= Mark Malamud =

American programmer (born 1960)

Mark Malamud (born 1960) is the principal and manager of Busymonster LLC, a consultancy focused on advanced user interface and design.

During his 10-year tenure at Microsoft, Malamud became the company's first User Interface Architect, leading design teams in the Advanced Windows, Consumer, Systems, and Research groups.

In addition to designing the fundamental conceptual, user, and interaction models for Windows 95 and future versions of Windows NT, Malamud also pursued future user interface abstractions. Some of his work involved creating psychosocial models of users to improve the interaction between people and machines. Malamud produced Bill Gates’ groundbreaking demo, “Information at Your Fingertips,” which was shown at Fall Comdex in 1990.

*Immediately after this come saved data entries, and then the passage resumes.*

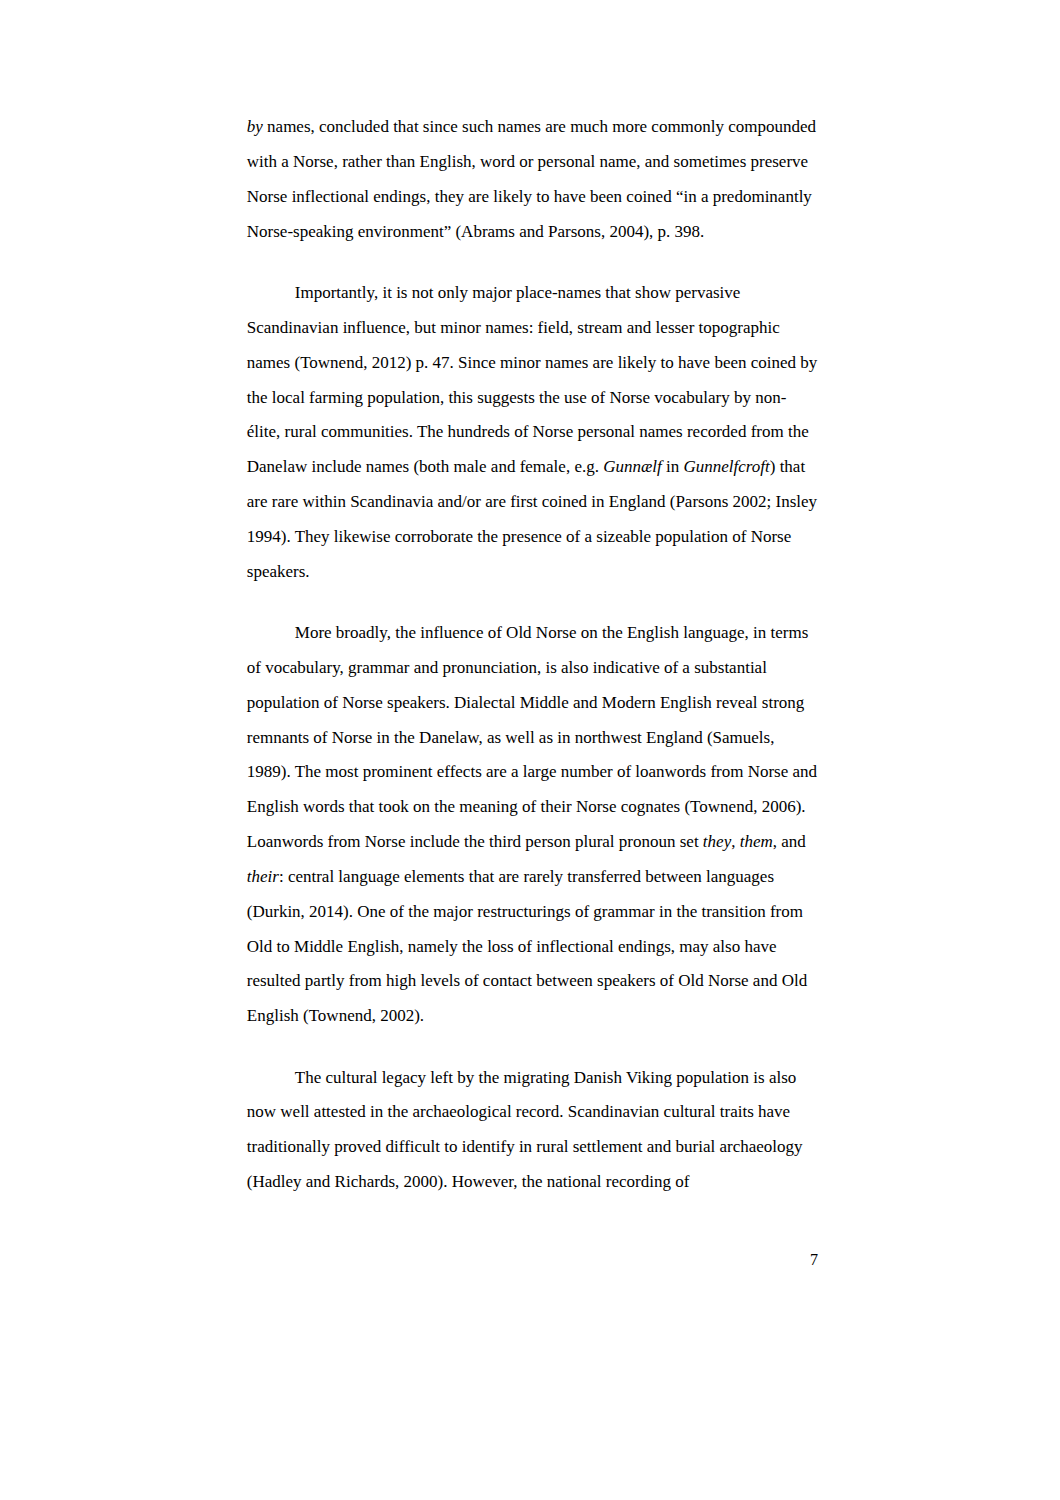by names, concluded that since such names are much more commonly compounded with a Norse, rather than English, word or personal name, and sometimes preserve Norse inflectional endings, they are likely to have been coined “in a predominantly Norse-speaking environment” (Abrams and Parsons, 2004), p. 398.
Importantly, it is not only major place-names that show pervasive Scandinavian influence, but minor names: field, stream and lesser topographic names (Townend, 2012) p. 47. Since minor names are likely to have been coined by the local farming population, this suggests the use of Norse vocabulary by non-élite, rural communities. The hundreds of Norse personal names recorded from the Danelaw include names (both male and female, e.g. Gunnælf in Gunnelfcroft) that are rare within Scandinavia and/or are first coined in England (Parsons 2002; Insley 1994). They likewise corroborate the presence of a sizeable population of Norse speakers.
More broadly, the influence of Old Norse on the English language, in terms of vocabulary, grammar and pronunciation, is also indicative of a substantial population of Norse speakers. Dialectal Middle and Modern English reveal strong remnants of Norse in the Danelaw, as well as in northwest England (Samuels, 1989). The most prominent effects are a large number of loanwords from Norse and English words that took on the meaning of their Norse cognates (Townend, 2006). Loanwords from Norse include the third person plural pronoun set they, them, and their: central language elements that are rarely transferred between languages (Durkin, 2014). One of the major restructurings of grammar in the transition from Old to Middle English, namely the loss of inflectional endings, may also have resulted partly from high levels of contact between speakers of Old Norse and Old English (Townend, 2002).
The cultural legacy left by the migrating Danish Viking population is also now well attested in the archaeological record. Scandinavian cultural traits have traditionally proved difficult to identify in rural settlement and burial archaeology (Hadley and Richards, 2000). However, the national recording of
7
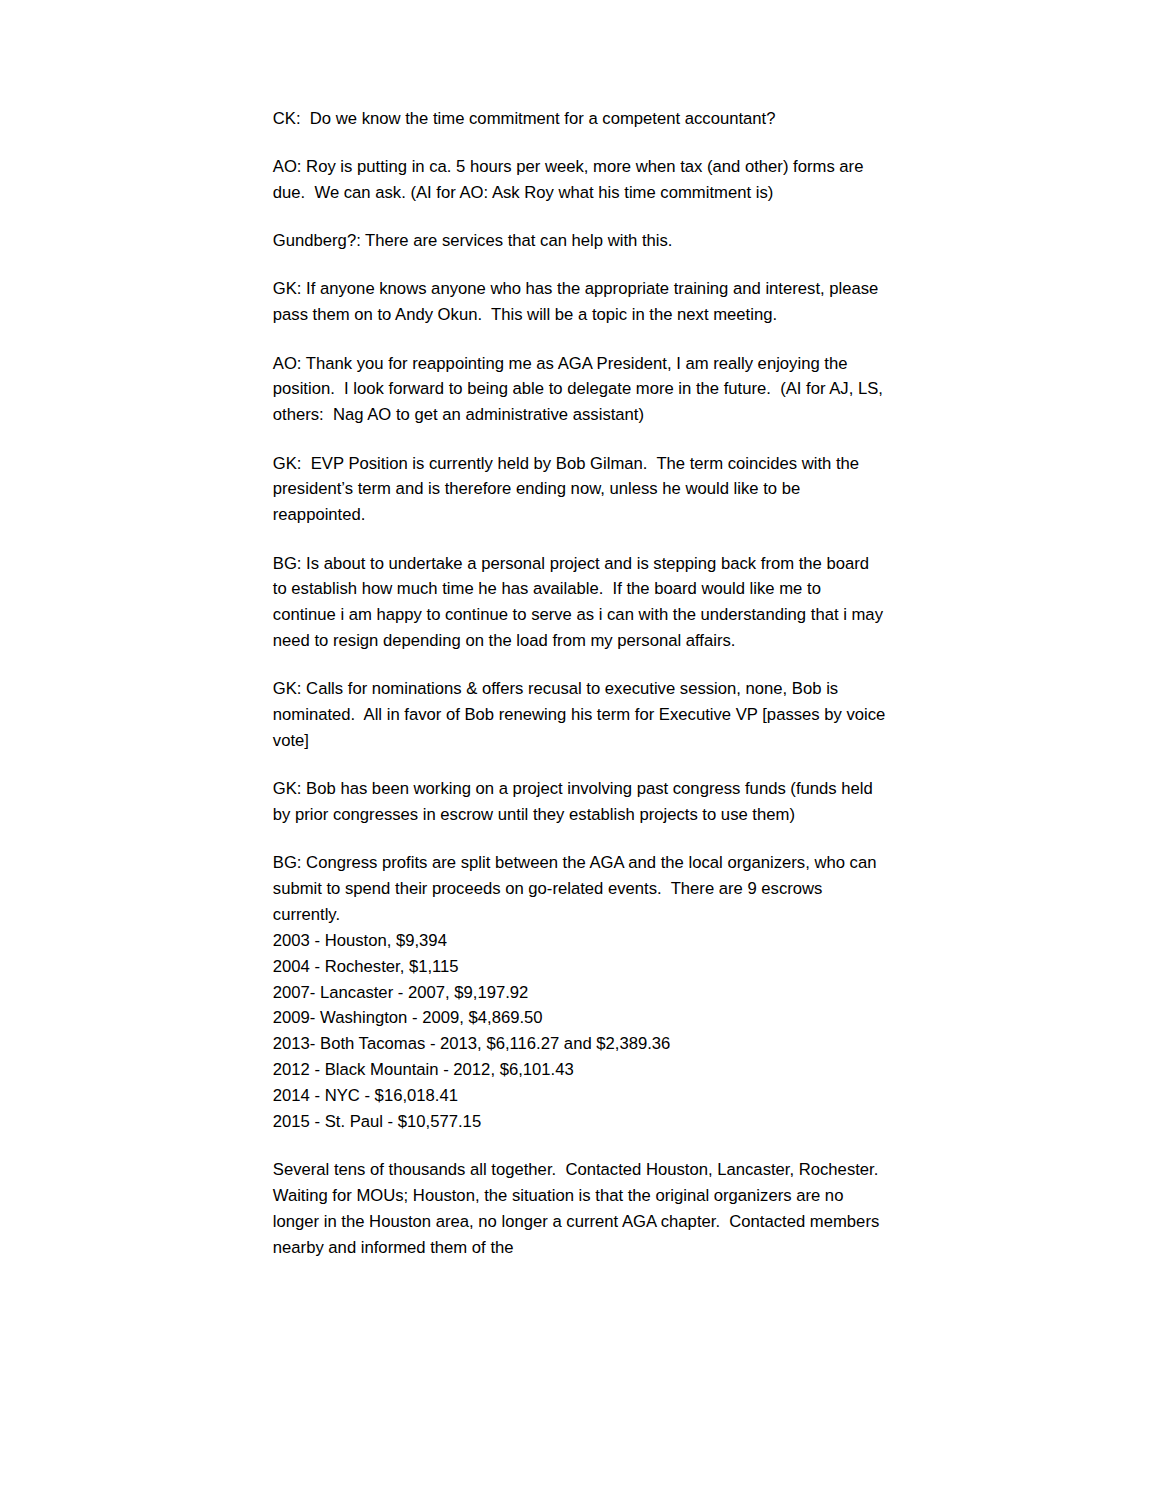CK: Do we know the time commitment for a competent accountant?
AO: Roy is putting in ca. 5 hours per week, more when tax (and other) forms are due. We can ask. (AI for AO: Ask Roy what his time commitment is)
Gundberg?: There are services that can help with this.
GK: If anyone knows anyone who has the appropriate training and interest, please pass them on to Andy Okun. This will be a topic in the next meeting.
AO: Thank you for reappointing me as AGA President, I am really enjoying the position. I look forward to being able to delegate more in the future. (AI for AJ, LS, others: Nag AO to get an administrative assistant)
GK: EVP Position is currently held by Bob Gilman. The term coincides with the president’s term and is therefore ending now, unless he would like to be reappointed.
BG: Is about to undertake a personal project and is stepping back from the board to establish how much time he has available. If the board would like me to continue i am happy to continue to serve as i can with the understanding that i may need to resign depending on the load from my personal affairs.
GK: Calls for nominations & offers recusal to executive session, none, Bob is nominated. All in favor of Bob renewing his term for Executive VP [passes by voice vote]
GK: Bob has been working on a project involving past congress funds (funds held by prior congresses in escrow until they establish projects to use them)
BG: Congress profits are split between the AGA and the local organizers, who can submit to spend their proceeds on go-related events. There are 9 escrows currently.
2003 - Houston, $9,394
2004 - Rochester, $1,115
2007- Lancaster - 2007, $9,197.92
2009- Washington - 2009, $4,869.50
2013- Both Tacomas - 2013, $6,116.27 and $2,389.36
2012 - Black Mountain - 2012, $6,101.43
2014 - NYC - $16,018.41
2015 - St. Paul - $10,577.15
Several tens of thousands all together. Contacted Houston, Lancaster, Rochester. Waiting for MOUs; Houston, the situation is that the original organizers are no longer in the Houston area, no longer a current AGA chapter. Contacted members nearby and informed them of the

Before joining Microsoft, Malamud contributed his expertise to a variety of trade magazines and educational publications. He has created several award-winning educational adventure games for Scholastic Books, and he has worked on various multimedia projects, including Nam June Paik's "Good Morning, Mr. Orwell" for WNET in New York.

Malamud studied at Brown University where he received his A.B. in psychology. He holds over 200 major patents in the area of user interface and has been named as an inventor on over 880 US patents and numerous patents pending.

Malamud has participated in several Intellectual Ventures’ invention sessions relating to user interface, human-technology interaction, information processing, and health informatics. He is on the List of prolific inventors and in 2012 was the 8th most-prolific inventor of US patents.